Nos recibe en su despacho, un pequeño bar-restaurante de Camelle, rincón gallego y marinero en la Costa da Morte. Las paredes se adornan con unas pocas fotografías del puerto en los años cincuenta y de aquél petrolero que en frente se partió. Despacho profesional, porque esa es su profesión, marinero de las profundidades.
Si recorres su cuerpo doblado como los eucaliptus de los montes que visten el cabo donde nació (nunca fue más lejos que A Coruña), observas muñones donde deberían existir sólo articulaciones. Delatan la dureza de la compresión/descompresión propia y repetida del oficio de buzo recolector de erizos de mar. Al levantarse para acompañarnos hasta la costa, el bastón que le ayuda, explica sin necesidad de ver, que los pies y rodillas estarán seguro en las mismas condiciones.
Paco con 57 años y tanta artrosis sigue activo. ―Me gustaría llegar a la edad de la jubilación para tener una pensión digna, ―nos explica. Aunque ―puntualiza― tengo un buen trabajo y soy rico pues dispongo en usufructo del Sol que sale para mí sin falta.

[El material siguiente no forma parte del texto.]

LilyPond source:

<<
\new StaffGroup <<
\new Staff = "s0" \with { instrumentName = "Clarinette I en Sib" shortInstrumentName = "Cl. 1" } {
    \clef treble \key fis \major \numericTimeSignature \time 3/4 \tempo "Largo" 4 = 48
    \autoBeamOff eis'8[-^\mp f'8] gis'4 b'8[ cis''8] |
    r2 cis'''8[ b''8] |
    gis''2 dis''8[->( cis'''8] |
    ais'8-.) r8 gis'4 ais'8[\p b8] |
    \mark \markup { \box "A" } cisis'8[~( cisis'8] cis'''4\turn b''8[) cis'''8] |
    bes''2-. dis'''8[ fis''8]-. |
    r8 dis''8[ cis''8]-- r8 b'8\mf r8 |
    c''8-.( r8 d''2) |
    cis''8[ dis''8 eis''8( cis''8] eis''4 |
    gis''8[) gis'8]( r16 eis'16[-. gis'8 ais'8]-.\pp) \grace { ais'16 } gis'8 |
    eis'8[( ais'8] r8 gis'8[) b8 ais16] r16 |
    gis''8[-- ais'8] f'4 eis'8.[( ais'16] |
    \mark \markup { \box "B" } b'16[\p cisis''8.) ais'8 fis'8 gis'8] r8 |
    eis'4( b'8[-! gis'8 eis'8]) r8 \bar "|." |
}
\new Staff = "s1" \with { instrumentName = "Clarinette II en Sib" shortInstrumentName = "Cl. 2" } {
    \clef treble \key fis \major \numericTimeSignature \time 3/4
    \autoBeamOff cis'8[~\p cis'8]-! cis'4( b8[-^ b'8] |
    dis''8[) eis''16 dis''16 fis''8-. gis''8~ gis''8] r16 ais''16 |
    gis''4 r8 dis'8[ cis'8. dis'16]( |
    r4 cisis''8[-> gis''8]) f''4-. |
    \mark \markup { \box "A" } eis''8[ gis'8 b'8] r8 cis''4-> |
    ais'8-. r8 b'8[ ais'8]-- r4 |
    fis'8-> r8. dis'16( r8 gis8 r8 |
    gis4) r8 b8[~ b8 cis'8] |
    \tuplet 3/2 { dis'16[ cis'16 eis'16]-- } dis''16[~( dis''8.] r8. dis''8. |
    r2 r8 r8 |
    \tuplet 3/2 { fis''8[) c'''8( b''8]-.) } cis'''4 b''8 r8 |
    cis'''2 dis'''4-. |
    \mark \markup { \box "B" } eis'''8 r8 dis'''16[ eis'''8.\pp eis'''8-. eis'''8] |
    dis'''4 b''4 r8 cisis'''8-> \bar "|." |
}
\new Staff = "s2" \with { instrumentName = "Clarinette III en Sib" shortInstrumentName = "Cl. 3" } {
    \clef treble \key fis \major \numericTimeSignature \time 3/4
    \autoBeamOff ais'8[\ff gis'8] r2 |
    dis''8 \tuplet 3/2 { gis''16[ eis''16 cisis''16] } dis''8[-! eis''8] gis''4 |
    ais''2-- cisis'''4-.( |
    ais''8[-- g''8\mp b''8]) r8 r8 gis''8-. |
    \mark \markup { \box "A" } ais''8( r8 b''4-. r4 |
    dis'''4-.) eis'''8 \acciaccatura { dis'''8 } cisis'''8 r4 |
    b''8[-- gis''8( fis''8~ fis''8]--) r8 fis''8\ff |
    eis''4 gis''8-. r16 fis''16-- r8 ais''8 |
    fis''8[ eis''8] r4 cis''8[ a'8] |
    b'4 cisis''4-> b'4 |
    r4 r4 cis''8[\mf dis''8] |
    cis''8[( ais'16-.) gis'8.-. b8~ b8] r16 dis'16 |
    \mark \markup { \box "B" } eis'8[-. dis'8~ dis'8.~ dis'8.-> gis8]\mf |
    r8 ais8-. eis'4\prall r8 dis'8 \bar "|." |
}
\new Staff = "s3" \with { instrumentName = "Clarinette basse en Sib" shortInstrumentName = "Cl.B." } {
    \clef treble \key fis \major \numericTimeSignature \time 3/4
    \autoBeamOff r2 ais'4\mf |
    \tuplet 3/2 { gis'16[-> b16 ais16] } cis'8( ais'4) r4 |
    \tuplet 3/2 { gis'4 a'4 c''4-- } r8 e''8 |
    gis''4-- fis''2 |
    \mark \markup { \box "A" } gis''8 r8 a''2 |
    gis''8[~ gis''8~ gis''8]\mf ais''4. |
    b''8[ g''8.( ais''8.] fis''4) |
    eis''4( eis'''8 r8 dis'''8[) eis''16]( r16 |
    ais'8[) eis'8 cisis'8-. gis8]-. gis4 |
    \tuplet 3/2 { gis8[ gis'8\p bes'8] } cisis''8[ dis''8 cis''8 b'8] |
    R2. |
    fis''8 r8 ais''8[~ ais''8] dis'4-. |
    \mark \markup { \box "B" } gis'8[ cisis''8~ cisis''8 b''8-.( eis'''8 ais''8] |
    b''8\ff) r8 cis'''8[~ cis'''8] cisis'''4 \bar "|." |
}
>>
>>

Alcanzamos el dique nuevo que un político clientelista ‘les construyó’. Paco quiere que conozcamos a su amigo Man (‘el Alemán’). Un pequeño y muy delgado ser que durante más de cuarenta años allí habitó, en una caseta frente al mar, sin nada excepto un taparrabos, millones de olas y rocas con las que hizo un jardín de ranas inmóviles, cangrejos gigantes de piedra o montañas cubistas, en ofrenda a la mujer amada.
Paco señala una roca teñida de negro y nos recuerda que en estos días se cumplen nueve años del chapapote, del Prestige, de las gaviotas muertas, de los hilitos de plastilina y de una crisis que Mariano Rajoy ―ese que dice nos sacará de la crisis, no supo resolver. Y las crisis ecológicas ―esas nos afectan ahora y después.
Man decidió morirse el día de los Inocentes del 2002, pocos días después del gran vómito petrolero del Prestige. ―Sus esculturas ―dice Paco― adoptaron un color negro muerte que él, inocente, no imaginó jamás.